Mary Berry’s Broccoli Quiche is a savory tart made with a shortcrust pastry base, filled with a creamy custard of eggs, cream, and cheese, and studded with pieces of broccoli. This quiche is versatile and pairs well with a side salad, making it an ideal dish for any occasion.
Preheat your oven to 200°C (180°C fan) or 400°F. Grease the tart tin lightly.
On a lightly floured surface, roll out the chilled pastry to fit the tart tin. Carefully transfer the pastry to the tin, pressing it gently into the base and up the sides. Trim any excess pastry.
Line the pastry with parchment paper and fill with baking beans or rice. Blind bake in the preheated oven for 10 minutes. Remove the paper and beans, then bake for another 5 minutes until the crust is golden. Remove from the oven and reduce the oven temperature to 180°C (160°C fan) or 350°F.
Bring a saucepan of water to a boil and blanch the broccoli florets for 2-3 minutes until slightly tender. Drain and pat dry, then chop into bite-sized pieces.
In a bowl, whisk together the eggs, double cream, and milk. Season with salt and pepper, and stir in half of the grated cheese.

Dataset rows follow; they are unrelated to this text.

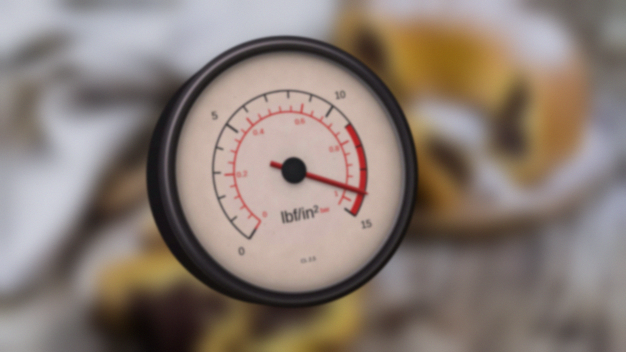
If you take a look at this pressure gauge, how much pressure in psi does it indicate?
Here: 14 psi
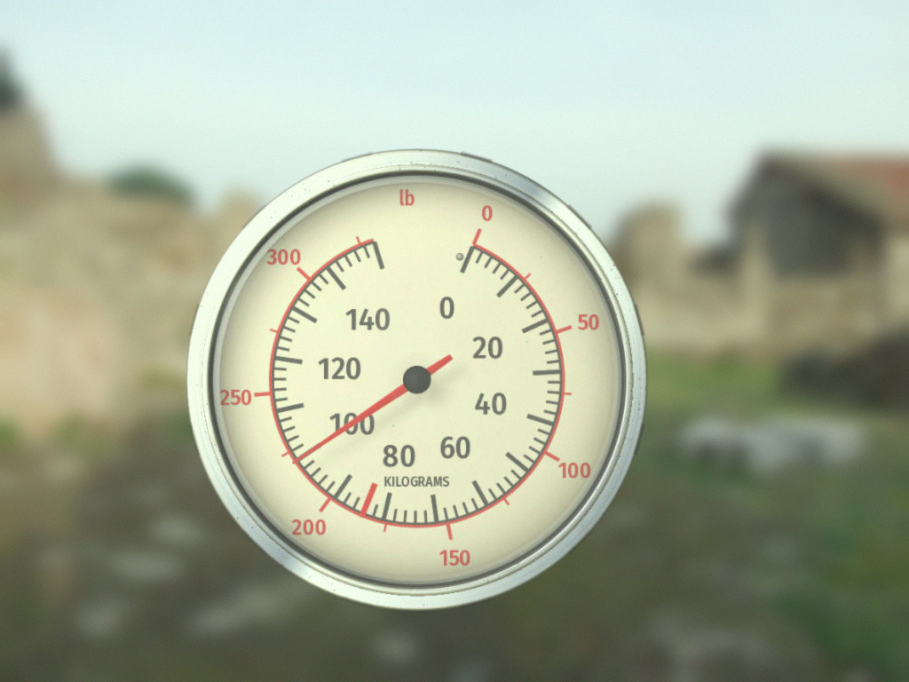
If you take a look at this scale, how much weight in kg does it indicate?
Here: 100 kg
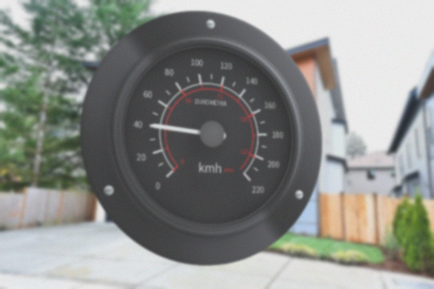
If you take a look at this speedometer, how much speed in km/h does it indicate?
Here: 40 km/h
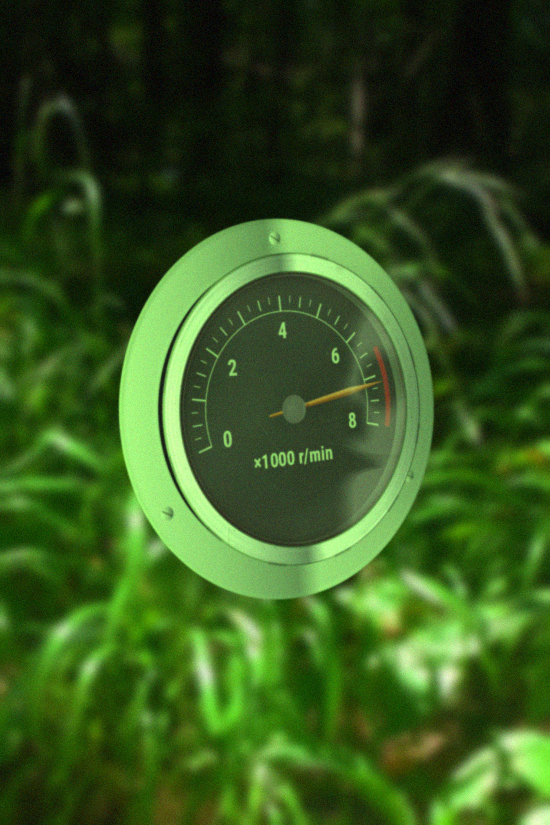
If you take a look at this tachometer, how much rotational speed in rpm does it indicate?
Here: 7125 rpm
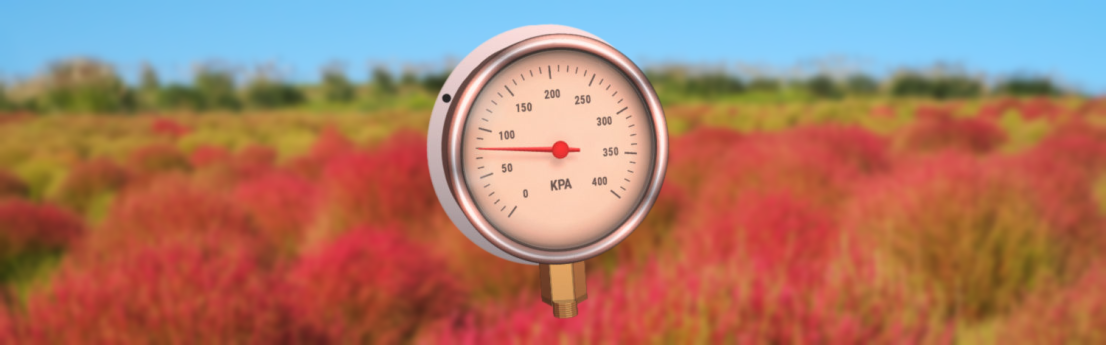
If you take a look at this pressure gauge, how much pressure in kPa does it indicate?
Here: 80 kPa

Arrange the blanched broccoli evenly over the baked pastry crust. Pour the egg mixture over the broccoli, ensuring it’s evenly distributed. Sprinkle the remaining cheese on top.
Bake in the preheated oven for 25-30 minutes, or until the filling is set and the top is golden. The quiche should feel slightly firm in the center.
Allow the quiche to cool for a few minutes before slicing. Serve warm or at room temperature with a side salad.